There was a blonde-haired girl named Olivia, 2 grades behind me. She decided she liked me, but of course I was more interested in the girls in the same grade.
But by my 8th grade, we both had crushes on each other, as I gradually understood that the girls in my grade were looking for older guys. There were still the parties, you know where the games call for you to go walking with a partner. And even if the 8th grade girl may be "going with" a 9th or 10th grader, you could still kiss, especially if you didn't tell.
By my 9th grade, Olivia would have been my steady except we weren't really dating. Going to basketball games in the bus was always quite fun, though - except when the bus driver was mean enough to turn on the lights.
In the 10th grade, I moved to Atlanta and finished school there, and then went to college, so Olivia and I went separate ways.
We were at that era when things were pretty innocent. The book Peyton Place had us whispering.
The duck tails were in, and Elvis was becoming King, and some guys wore the white Pat Boone suede shoes. And the '57 chevy was hot.

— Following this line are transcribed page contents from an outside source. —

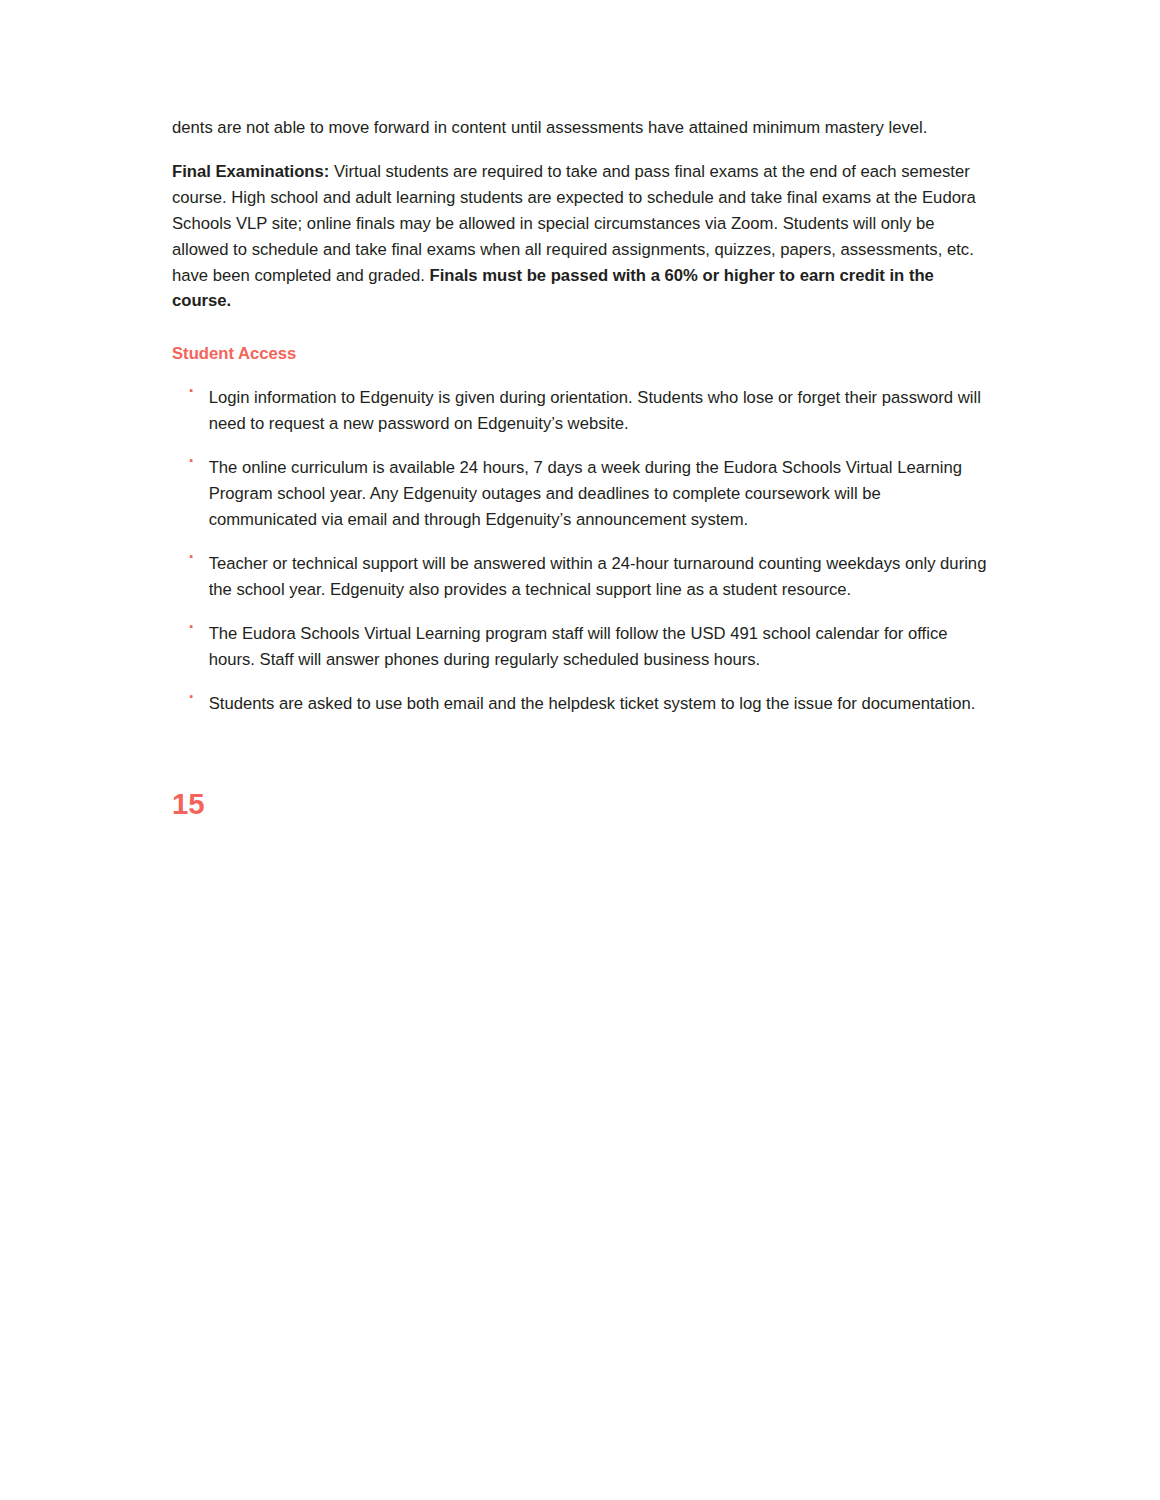dents are not able to move forward in content until assessments have attained minimum mastery level.
Final Examinations: Virtual students are required to take and pass final exams at the end of each semester course. High school and adult learning students are expected to schedule and take final exams at the Eudora Schools VLP site; online finals may be allowed in special circumstances via Zoom. Students will only be allowed to schedule and take final exams when all required assignments, quizzes, papers, assessments, etc. have been completed and graded. Finals must be passed with a 60% or higher to earn credit in the course.
Student Access
Login information to Edgenuity is given during orientation. Students who lose or forget their password will need to request a new password on Edgenuity’s website.
The online curriculum is available 24 hours, 7 days a week during the Eudora Schools Virtual Learning Program school year. Any Edgenuity outages and deadlines to complete coursework will be communicated via email and through Edgenuity’s announcement system.
Teacher or technical support will be answered within a 24-hour turnaround counting weekdays only during the school year. Edgenuity also provides a technical support line as a student resource.
The Eudora Schools Virtual Learning program staff will follow the USD 491 school calendar for office hours. Staff will answer phones during regularly scheduled business hours.
Students are asked to use both email and the helpdesk ticket system to log the issue for documentation.
15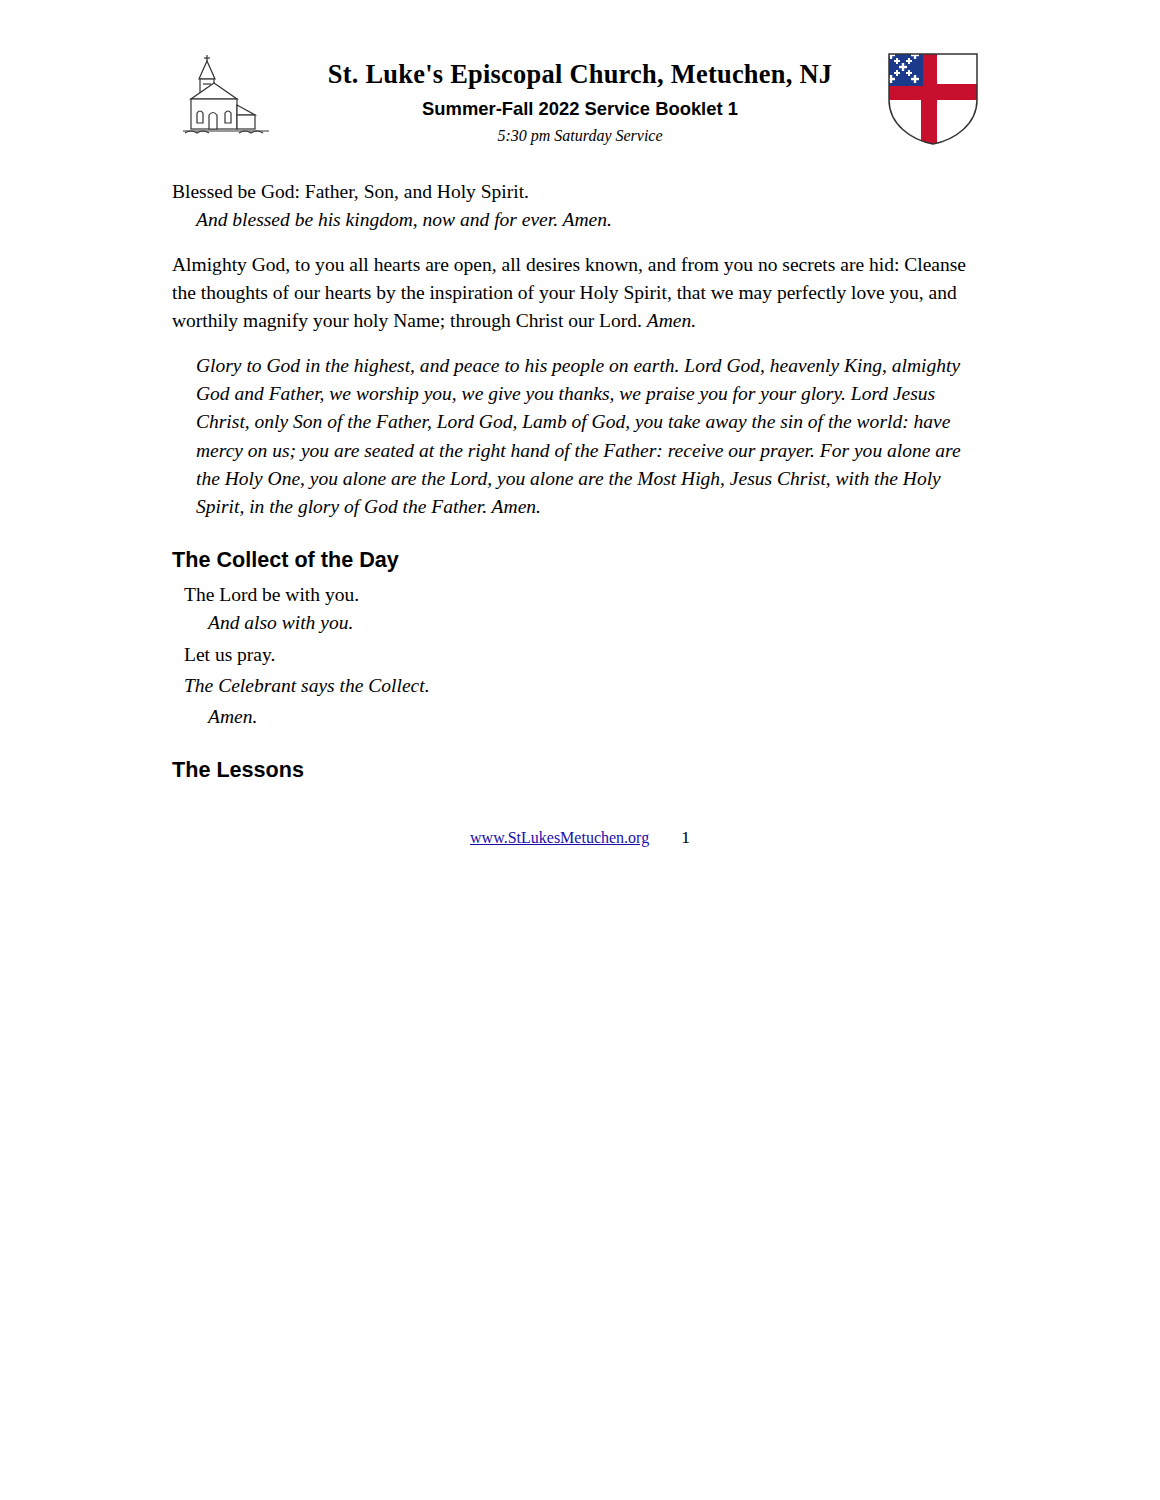St. Luke's Episcopal Church, Metuchen, NJ
Summer-Fall 2022 Service Booklet 1
5:30 pm Saturday Service
Blessed be God: Father, Son, and Holy Spirit. And blessed be his kingdom, now and for ever. Amen.
Almighty God, to you all hearts are open, all desires known, and from you no secrets are hid: Cleanse the thoughts of our hearts by the inspiration of your Holy Spirit, that we may perfectly love you, and worthily magnify your holy Name; through Christ our Lord. Amen.
Glory to God in the highest, and peace to his people on earth. Lord God, heavenly King, almighty God and Father, we worship you, we give you thanks, we praise you for your glory. Lord Jesus Christ, only Son of the Father, Lord God, Lamb of God, you take away the sin of the world: have mercy on us; you are seated at the right hand of the Father: receive our prayer. For you alone are the Holy One, you alone are the Lord, you alone are the Most High, Jesus Christ, with the Holy Spirit, in the glory of God the Father. Amen.
The Collect of the Day
The Lord be with you. And also with you.
Let us pray.
The Celebrant says the Collect.
Amen.
The Lessons
www.StLukesMetuchen.org 1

The next few years, in Atlanta, guys wore their collars up to signify going steady, and their was for a while a colorful kind of fitted leg kind of slacks that the guys were wearing. And the flap over a pocket was also worn up to signify you were "taken." And the girls wore a circular pin, that had a meaning (kind of).
Almost forgot, there were "short" shorts.
And guys were peroxiding their hair. I did all of it one time; then just part of it the next. I had a flat top, with a ducktail on the back.
The bop, the twist, and the stroll were big. "To Know Him is to Love Him was big."